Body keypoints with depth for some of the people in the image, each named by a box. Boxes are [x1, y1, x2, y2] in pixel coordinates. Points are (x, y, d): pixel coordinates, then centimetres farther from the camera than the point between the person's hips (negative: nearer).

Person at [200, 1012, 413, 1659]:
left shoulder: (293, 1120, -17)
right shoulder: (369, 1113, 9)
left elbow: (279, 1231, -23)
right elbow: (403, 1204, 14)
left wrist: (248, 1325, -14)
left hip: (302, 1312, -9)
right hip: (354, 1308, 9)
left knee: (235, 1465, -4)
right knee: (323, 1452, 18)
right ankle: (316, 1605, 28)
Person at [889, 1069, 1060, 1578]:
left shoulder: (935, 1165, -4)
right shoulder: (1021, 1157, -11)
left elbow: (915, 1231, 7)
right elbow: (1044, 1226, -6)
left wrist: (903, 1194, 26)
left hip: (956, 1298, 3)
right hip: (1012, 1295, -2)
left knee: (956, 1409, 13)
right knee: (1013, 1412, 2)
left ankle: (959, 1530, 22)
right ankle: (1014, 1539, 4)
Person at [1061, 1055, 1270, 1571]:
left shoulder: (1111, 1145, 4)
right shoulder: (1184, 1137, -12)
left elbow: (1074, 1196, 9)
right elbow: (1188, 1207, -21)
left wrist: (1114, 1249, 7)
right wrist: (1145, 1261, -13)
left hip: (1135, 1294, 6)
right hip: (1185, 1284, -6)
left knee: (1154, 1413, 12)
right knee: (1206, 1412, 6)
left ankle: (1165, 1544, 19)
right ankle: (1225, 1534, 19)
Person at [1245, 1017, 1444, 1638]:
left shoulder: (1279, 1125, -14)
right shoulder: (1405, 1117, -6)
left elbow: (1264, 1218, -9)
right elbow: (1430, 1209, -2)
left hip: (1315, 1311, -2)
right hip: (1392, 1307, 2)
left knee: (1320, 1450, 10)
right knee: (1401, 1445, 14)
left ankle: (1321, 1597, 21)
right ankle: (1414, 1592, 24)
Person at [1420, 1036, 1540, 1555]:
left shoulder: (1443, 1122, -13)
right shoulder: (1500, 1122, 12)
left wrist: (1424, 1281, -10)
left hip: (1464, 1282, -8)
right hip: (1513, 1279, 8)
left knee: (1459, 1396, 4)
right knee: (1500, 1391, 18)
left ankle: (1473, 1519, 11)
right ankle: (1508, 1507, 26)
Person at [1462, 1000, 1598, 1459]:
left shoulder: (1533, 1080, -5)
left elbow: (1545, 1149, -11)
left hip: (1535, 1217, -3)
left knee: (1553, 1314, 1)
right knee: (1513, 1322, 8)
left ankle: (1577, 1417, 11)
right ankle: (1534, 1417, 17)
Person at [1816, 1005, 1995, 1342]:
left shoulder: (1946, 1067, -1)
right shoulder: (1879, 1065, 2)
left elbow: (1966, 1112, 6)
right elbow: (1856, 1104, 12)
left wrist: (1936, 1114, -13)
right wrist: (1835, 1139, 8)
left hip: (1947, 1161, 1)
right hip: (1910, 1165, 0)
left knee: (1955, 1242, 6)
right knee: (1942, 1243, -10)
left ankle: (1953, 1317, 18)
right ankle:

- _Problem to work on_: Turn every row above into a numbered list, dropping any blank lines.

- _Answer to the problem_:
1. Body keypoints with depth for some of the people in the image, each named by a box. Boxes are [x1, y1, x2, y2] in pixel coordinates. Points are (x, y, d): pixel coordinates, then centimetres farther from the camera than the point between the person's hips (negative: nearer).
2. Person at [200, 1012, 413, 1659]:
3. left shoulder: (293, 1120, -17)
4. right shoulder: (369, 1113, 9)
5. left elbow: (279, 1231, -23)
6. right elbow: (403, 1204, 14)
7. left wrist: (248, 1325, -14)
8. left hip: (302, 1312, -9)
9. right hip: (354, 1308, 9)
10. left knee: (235, 1465, -4)
11. right knee: (323, 1452, 18)
12. right ankle: (316, 1605, 28)
13. Person at [889, 1069, 1060, 1578]:
14. left shoulder: (935, 1165, -4)
15. right shoulder: (1021, 1157, -11)
16. left elbow: (915, 1231, 7)
17. right elbow: (1044, 1226, -6)
18. left wrist: (903, 1194, 26)
19. left hip: (956, 1298, 3)
20. right hip: (1012, 1295, -2)
21. left knee: (956, 1409, 13)
22. right knee: (1013, 1412, 2)
23. left ankle: (959, 1530, 22)
24. right ankle: (1014, 1539, 4)
25. Person at [1061, 1055, 1270, 1571]:
26. left shoulder: (1111, 1145, 4)
27. right shoulder: (1184, 1137, -12)
28. left elbow: (1074, 1196, 9)
29. right elbow: (1188, 1207, -21)
30. left wrist: (1114, 1249, 7)
31. right wrist: (1145, 1261, -13)
32. left hip: (1135, 1294, 6)
33. right hip: (1185, 1284, -6)
34. left knee: (1154, 1413, 12)
35. right knee: (1206, 1412, 6)
36. left ankle: (1165, 1544, 19)
37. right ankle: (1225, 1534, 19)
38. Person at [1245, 1017, 1444, 1638]:
39. left shoulder: (1279, 1125, -14)
40. right shoulder: (1405, 1117, -6)
41. left elbow: (1264, 1218, -9)
42. right elbow: (1430, 1209, -2)
43. left hip: (1315, 1311, -2)
44. right hip: (1392, 1307, 2)
45. left knee: (1320, 1450, 10)
46. right knee: (1401, 1445, 14)
47. left ankle: (1321, 1597, 21)
48. right ankle: (1414, 1592, 24)
49. Person at [1420, 1036, 1540, 1555]:
50. left shoulder: (1443, 1122, -13)
51. right shoulder: (1500, 1122, 12)
52. left wrist: (1424, 1281, -10)
53. left hip: (1464, 1282, -8)
54. right hip: (1513, 1279, 8)
55. left knee: (1459, 1396, 4)
56. right knee: (1500, 1391, 18)
57. left ankle: (1473, 1519, 11)
58. right ankle: (1508, 1507, 26)
59. Person at [1462, 1000, 1598, 1459]:
60. left shoulder: (1533, 1080, -5)
61. left elbow: (1545, 1149, -11)
62. left hip: (1535, 1217, -3)
63. left knee: (1553, 1314, 1)
64. right knee: (1513, 1322, 8)
65. left ankle: (1577, 1417, 11)
66. right ankle: (1534, 1417, 17)
67. Person at [1816, 1005, 1995, 1342]:
68. left shoulder: (1946, 1067, -1)
69. right shoulder: (1879, 1065, 2)
70. left elbow: (1966, 1112, 6)
71. right elbow: (1856, 1104, 12)
72. left wrist: (1936, 1114, -13)
73. right wrist: (1835, 1139, 8)
74. left hip: (1947, 1161, 1)
75. right hip: (1910, 1165, 0)
76. left knee: (1955, 1242, 6)
77. right knee: (1942, 1243, -10)
78. left ankle: (1953, 1317, 18)
79. right ankle:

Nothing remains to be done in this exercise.